Pienza Ethnorkestra – Indiens d’Europe

Pienza Ethnorkestra - Indiens d'EuropeLet’s start with hurdy gurdy. It’s a medieval music instrument that is basically made of a lyre, a crank and some buttons. You might occasionally find it in museums and even less frequently used by quaint artists. I have learned about it just recently and although I know that in other circumstances it wouldn’t make much of an impression, in skilful hands of Thierry Bruneau it has blown me away.

The name Pienza Ethnorkestra might give an impression that we are dealing with a folk band, and that’s partially true, but it’s certainly not a typical one. Three musicians that form it’s core: Thierry Bruneau, Daniel Jeand’heur and James McGaw are very active individuals who are mainly known to the public through their other projects. For example Daniel and James come from a Jazz/Zeuhl background. These two gentlemen along with Philippe Bussonnet and Emmanuel Borghi form an excellent Zeuhl band named One Shot. Thierry, on the other hand, is a dedicated hurdy gurdy virtuoso who has created his own musical world of electric ethno jazz by collaborating with vast array of musicians from around the world.

Together the three formed Pienza with the intention of exploring… Bulgarian and Hungarian folk themes. “Indiens d’Europe” is their first and, as of today, only record. Actually it’s a live recording from one of the band’s concerts in France. The CD features 6 tracks. Some of them are interpretations of traditional melodies, other are band’s own compositions made in similar vain. All arrangements are done really well as the whole album feels consistent in every aspect.

The sound is… unforgettable. Upfront is the hurdy gurdy. It bites into your brain like a screw driver. It has a sharp, relentless tone and a unstoppable drive that’s just impossible to resist. You just follow it and there’s nothing you can do about it. Thierry Bruneau does with listener what skilful fakir makes with cobra. This record is my first encounter with his talent but it’s hard not to recognize genuine mastery in his playing and a hypnotic quality to it that I’ve never heard anywhere else.

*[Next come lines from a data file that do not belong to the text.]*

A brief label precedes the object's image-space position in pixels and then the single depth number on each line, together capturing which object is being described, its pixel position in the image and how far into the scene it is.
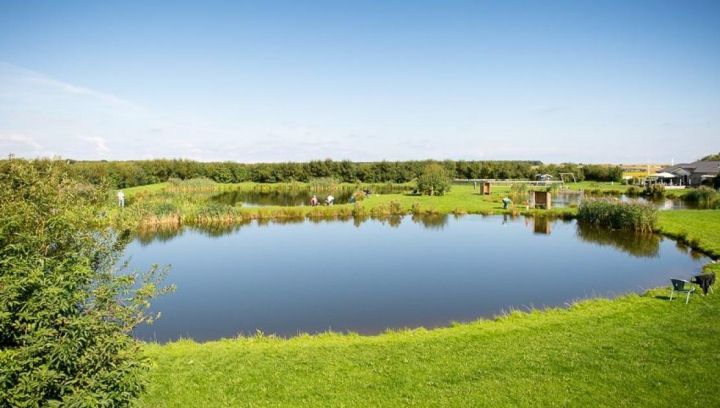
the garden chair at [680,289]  14.00
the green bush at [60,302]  5.26
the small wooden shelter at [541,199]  39.74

Then there’s the rhythmic section that punctuates Thierry’s reckless ride with sudden bursts of drum and bass. I’m a great fan of Daniel’s drumming, but on this record, he just makes my jaw drop. There are times he gets carried away so much that I cannot keep up without risking my sanity. James’ playing is also top-notch. I admire his daring style and ability to step out of the shadow and play like a soloist. Maybe it comes from the fact that Mr. McGaw normally plays the regular guitar and he’s accustomed to being in the spotlight. Anyway, it works great for this band.

Although the music is fast-paced and sharp-edged, the folk themes feel quite familiar and pleasant. Throughout the record we are being constantly faced with this bizarre collision of ethnic traditional music with frenzied Zeuhl trance-like improvisations. It feels difficult when you experience it, but you keep coming back to challenge yourself again and again.

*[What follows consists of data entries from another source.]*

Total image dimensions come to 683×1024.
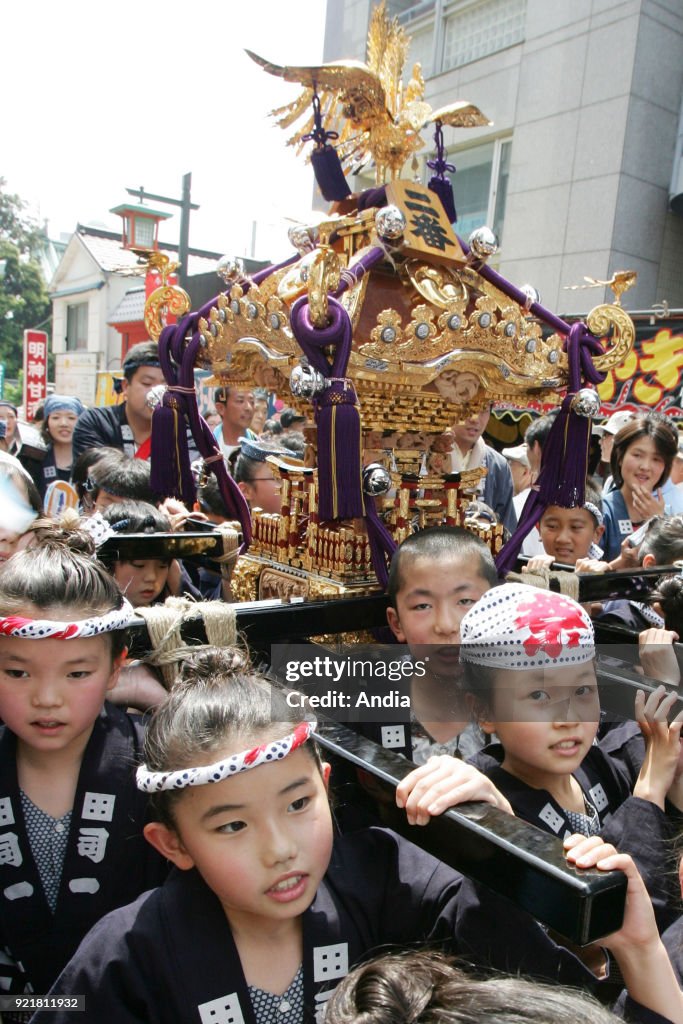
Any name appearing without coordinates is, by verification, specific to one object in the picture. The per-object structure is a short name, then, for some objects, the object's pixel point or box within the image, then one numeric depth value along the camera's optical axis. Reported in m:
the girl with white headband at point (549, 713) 1.22
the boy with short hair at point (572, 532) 2.70
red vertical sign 12.81
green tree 26.00
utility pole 7.83
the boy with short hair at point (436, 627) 1.58
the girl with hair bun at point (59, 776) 1.25
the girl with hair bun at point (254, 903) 0.91
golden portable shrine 1.95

The whole sonic construction is just awesome, like a new incarnation of traditional Zeuhl. Everything feels in place and fits like a glove: hurdy gurdy, bass, percussion and drums. And why not? After all, the original Zeuhl movement was also layered upon tribal music. As I recall, Christian Vander mentioned in one of his interviews that one of his inspirations was aboriginal music of Africa. Pienza has reforged Zeuhl, replacing African backbone for Central European. For me it’s very revealing, a revelation of sorts.

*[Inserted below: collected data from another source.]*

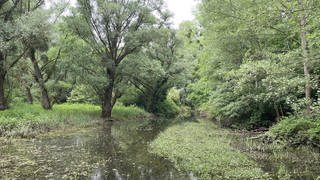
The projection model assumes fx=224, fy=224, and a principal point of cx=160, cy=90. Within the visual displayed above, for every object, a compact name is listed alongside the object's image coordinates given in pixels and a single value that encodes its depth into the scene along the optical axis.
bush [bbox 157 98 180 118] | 29.87
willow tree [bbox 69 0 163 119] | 20.28
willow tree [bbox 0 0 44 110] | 13.80
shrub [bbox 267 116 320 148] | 8.88
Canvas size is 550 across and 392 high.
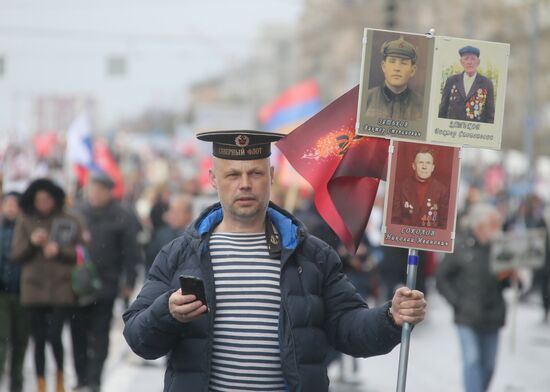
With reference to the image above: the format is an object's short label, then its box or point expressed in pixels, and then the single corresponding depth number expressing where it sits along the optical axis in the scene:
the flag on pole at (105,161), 24.02
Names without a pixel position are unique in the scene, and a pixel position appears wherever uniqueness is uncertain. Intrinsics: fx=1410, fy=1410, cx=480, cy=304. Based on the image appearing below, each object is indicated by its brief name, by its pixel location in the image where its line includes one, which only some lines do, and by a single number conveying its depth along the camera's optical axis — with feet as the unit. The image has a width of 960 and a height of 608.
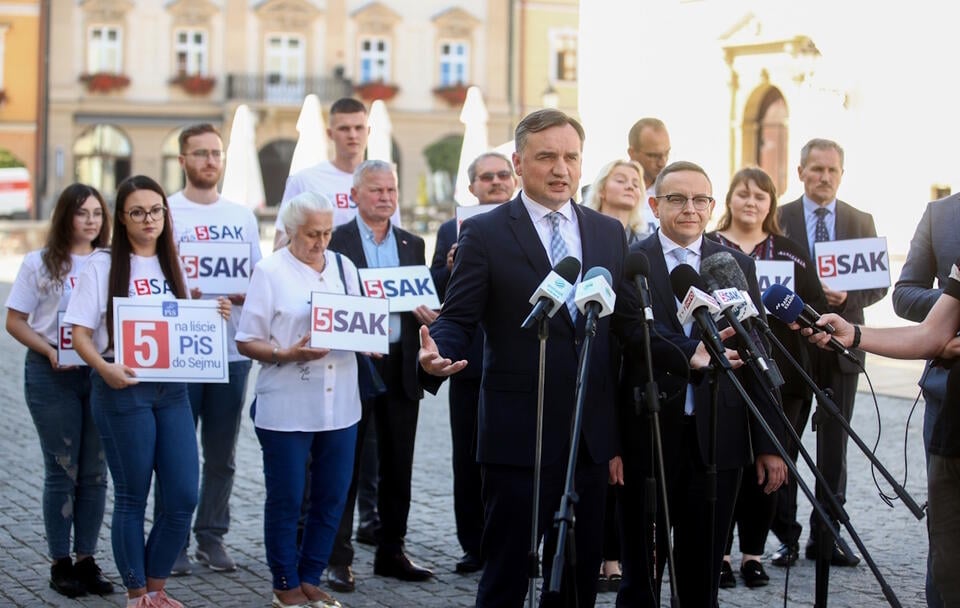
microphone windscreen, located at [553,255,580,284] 16.29
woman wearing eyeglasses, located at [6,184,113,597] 25.34
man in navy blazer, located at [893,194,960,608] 19.86
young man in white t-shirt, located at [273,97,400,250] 29.04
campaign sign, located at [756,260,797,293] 25.40
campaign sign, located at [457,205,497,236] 27.78
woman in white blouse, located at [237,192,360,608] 23.26
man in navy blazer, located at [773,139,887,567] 27.35
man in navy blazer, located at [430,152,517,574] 26.71
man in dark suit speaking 17.79
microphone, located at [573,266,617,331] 15.78
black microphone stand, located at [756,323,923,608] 14.88
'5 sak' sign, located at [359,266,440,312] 26.14
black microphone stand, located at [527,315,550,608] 15.40
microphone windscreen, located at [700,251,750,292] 18.90
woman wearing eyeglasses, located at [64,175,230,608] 22.65
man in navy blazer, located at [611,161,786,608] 19.71
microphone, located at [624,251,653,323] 17.21
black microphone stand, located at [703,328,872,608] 14.89
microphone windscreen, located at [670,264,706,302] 18.26
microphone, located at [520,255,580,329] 15.72
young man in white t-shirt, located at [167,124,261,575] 26.91
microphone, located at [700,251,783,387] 16.11
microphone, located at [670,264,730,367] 16.42
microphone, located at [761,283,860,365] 17.29
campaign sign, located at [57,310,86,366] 24.56
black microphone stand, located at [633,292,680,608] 15.99
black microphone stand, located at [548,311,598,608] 14.40
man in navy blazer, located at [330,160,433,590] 26.43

I’m quite surprised that this excellent release from Soleil Zeuhl is so scantly commented over the Internet. It didn’t get the hype that it certainly deserves and now after eight years after it’s première it’s hard to image that it ever will. Let’s hope that we haven’t heard the last from Pienza Ethnorkestra and while we wait for a follow-up, let’s enjoy what we already have.